The administration has warned that any missed payments, including those to retirees, veterans and contractors, would be default by another name, and the Treasury team still has concerns that any contingency plan would prove unworkable.
Steve McMillin, a former deputy director of the White House Office of Management and Budget under Bush, said Treasury has options but most of them are "pretty ugly."
If Treasury were to decide to delay payments, it would need to re-program government computers that generate automatic payments as they fall due -- a massive and difficult undertaking. Treasury makes about 3 million payments each day.
From their second floor offices in Treasury, Miller and Fiscal Assistant Secretary Richard Gregg, are the lieutenants Geithner is relying on if the administration's first option of negotiating a deal with Republicans falls apart.
"She's dealing with this day in and day out," said a former Treasury official.

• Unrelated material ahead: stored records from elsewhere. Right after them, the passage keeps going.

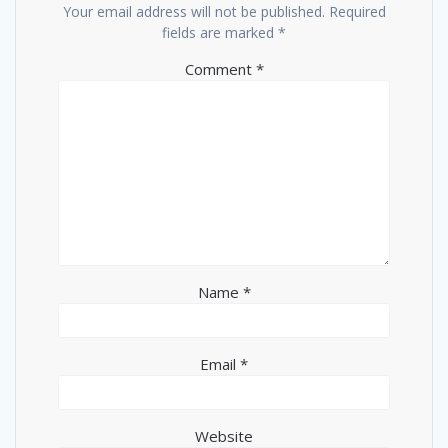
Your email address will not be published.
Required
fields are marked
*
Comment
*
Name
*
Email
*
Website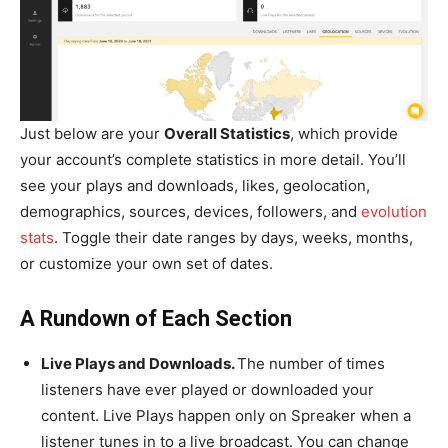
Just below are your
Overall Statistics
, which provide
your account’s complete statistics in more detail. You’ll
see your plays and downloads, likes, geolocation,
demographics, sources, devices, followers, and
evolution
stats
. Toggle their date ranges by days, weeks, months,
or customize your own set of dates.
A Rundown of Each Section
Live Plays and Downloads.
The number of times
listeners have ever played or downloaded your
content. Live Plays happen only on Spreaker when a
listener tunes in to a live broadcast. You can change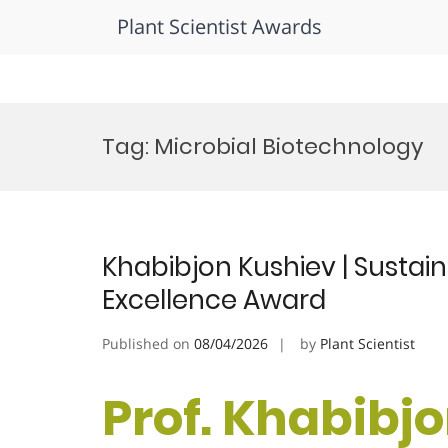
Plant Scientist Awards
Skip
to
Tag:
Microbial Biotechnology
content
Khabibjon Kushiev | Sustain
Excellence Award
Published on
08/04/2026
by
Plant Scientist
Prof. Khabibjo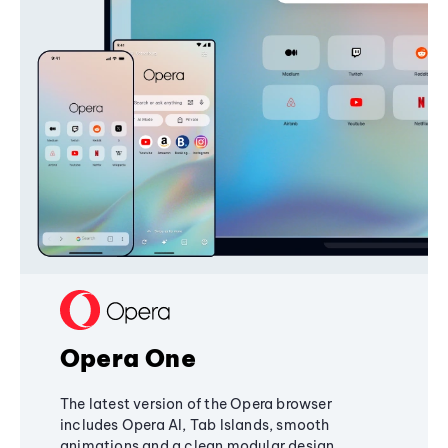
Opera One
The latest version of the Opera browser
includes Opera AI, Tab Islands, smooth
animations and a clean modular design,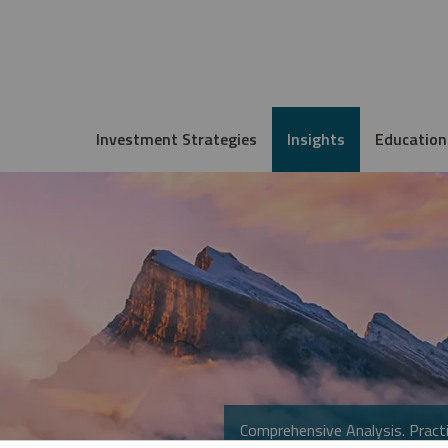
Investment Strategies
Insights
Education
Comprehensive Analysis. Practi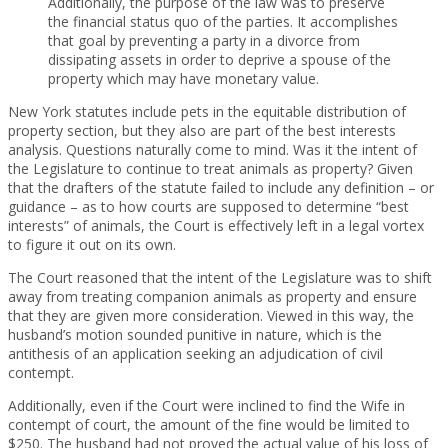
Additionally, the purpose of the law was to preserve
the financial status quo of the parties. It accomplishes
that goal by preventing a party in a divorce from
dissipating assets in order to deprive a spouse of the
property which may have monetary value.
New York statutes include pets in the equitable distribution of
property section, but they also are part of the best interests
analysis. Questions naturally come to mind. Was it the intent of
the Legislature to continue to treat animals as property? Given
that the drafters of the statute failed to include any definition – or
guidance – as to how courts are supposed to determine “best
interests” of animals, the Court is effectively left in a legal vortex
to figure it out on its own.
The Court reasoned that the intent of the Legislature was to shift
away from treating companion animals as property and ensure
that they are given more consideration. Viewed in this way, the
husband’s motion sounded punitive in nature, which is the
antithesis of an application seeking an adjudication of civil
contempt.
Additionally, even if the Court were inclined to find the Wife in
contempt of court, the amount of the fine would be limited to
$250. The husband had not proved the actual value of his loss of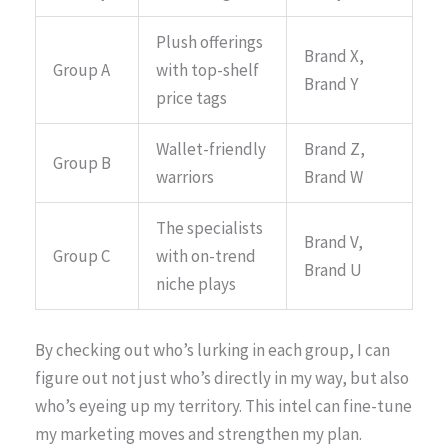
Plush offerings
Brand X,
Group A
with top-shelf
Brand Y
price tags
Wallet-friendly
Brand Z,
Group B
warriors
Brand W
The specialists
Brand V,
Group C
with on-trend
Brand U
niche plays
By checking out who’s lurking in each group, I can
figure out not just who’s directly in my way, but also
who’s eyeing up my territory. This intel can fine-tune
my marketing moves and strengthen my plan.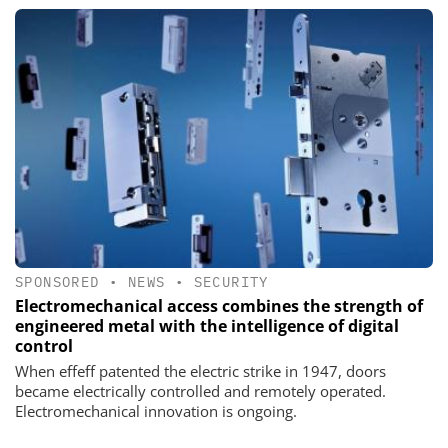
SPONSORED
•
NEWS
•
SECURITY
Electromechanical access combines the strength of
engineered metal with the intelligence of digital
control
When effeff patented the electric strike in 1947, doors
became electrically controlled and remotely operated.
Electromechanical innovation is ongoing.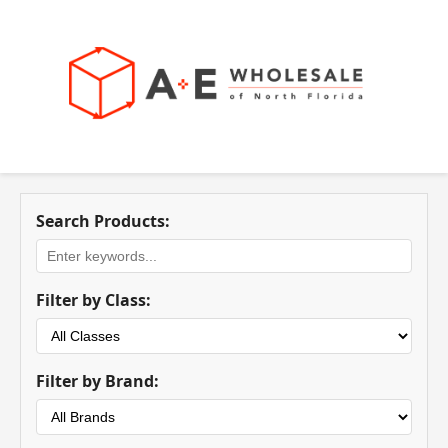
Search Products:
Filter by Class:
Filter by Brand: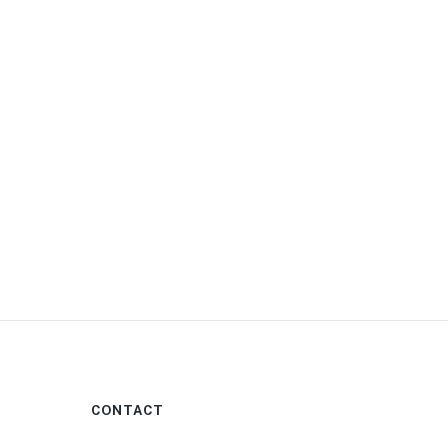
0
CONTACT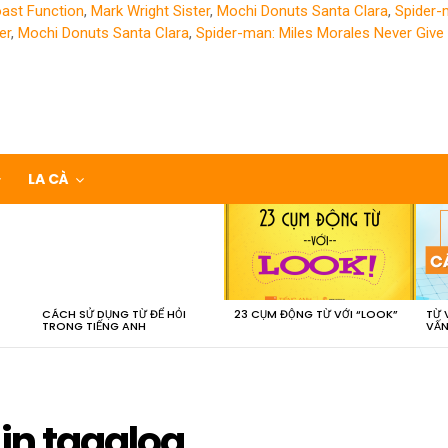
oast Function
,
Mark Wright Sister
,
Mochi Donuts Santa Clara
,
Spider-
er
,
Mochi Donuts Santa Clara
,
Spider-man: Miles Morales Never Give
LA CÀ
CÁCH SỬ DỤNG TỪ ĐỂ HỎI
23 CỤM ĐỘNG TỪ VỚI “LOOK”
TỪ 
TRONG TIẾNG ANH
VẤN
in tagalog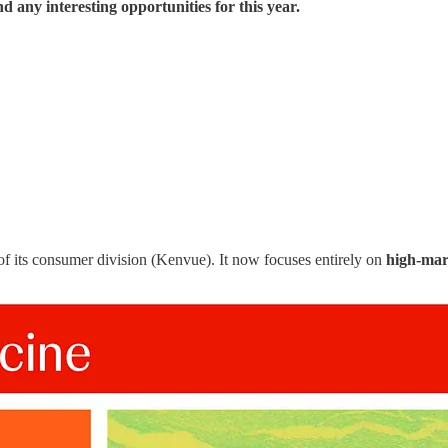
d any interesting opportunities for this year.
of its consumer division (Kenvue). It now focuses entirely on
high-mar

The former official said Treasury aides were "speaking with Congress on a daily basis," giving them the latest updates on receipts and when default could occur.
The source said White House Chief of Staff Bill Daley and other officials regularly ask Miller for information.
"Every day they talk about the debt ceiling. The night before, they get the most recent numbers," the source said.
Michael Barr, a former Treasury official who worked closely with Miller, said he spoke with Miller and Gregg a month ago.
"They were exploring if there were any legal and practical alternatives. It was not obvious to them that the president has the legal authority to pick and choose who gets paid," he said.
Barr added: "It is not obvious that even if they had legal authority, that as a practical matter you can do it."
As recently as June 21, Miller told a group of sovereign debt holders in London that there is no Plan B and assured them that the debt limit would be raised before August 2.
Publicly, Treasury has maintained there is no contingency plan. "Our plan is for Congress to pass the debt limit," Geithner said late in May. "Our fall-back plan is for Congress to pass the debt limit, and our fall-back plan to the fall-back plan is for Congress to pass the debt limit."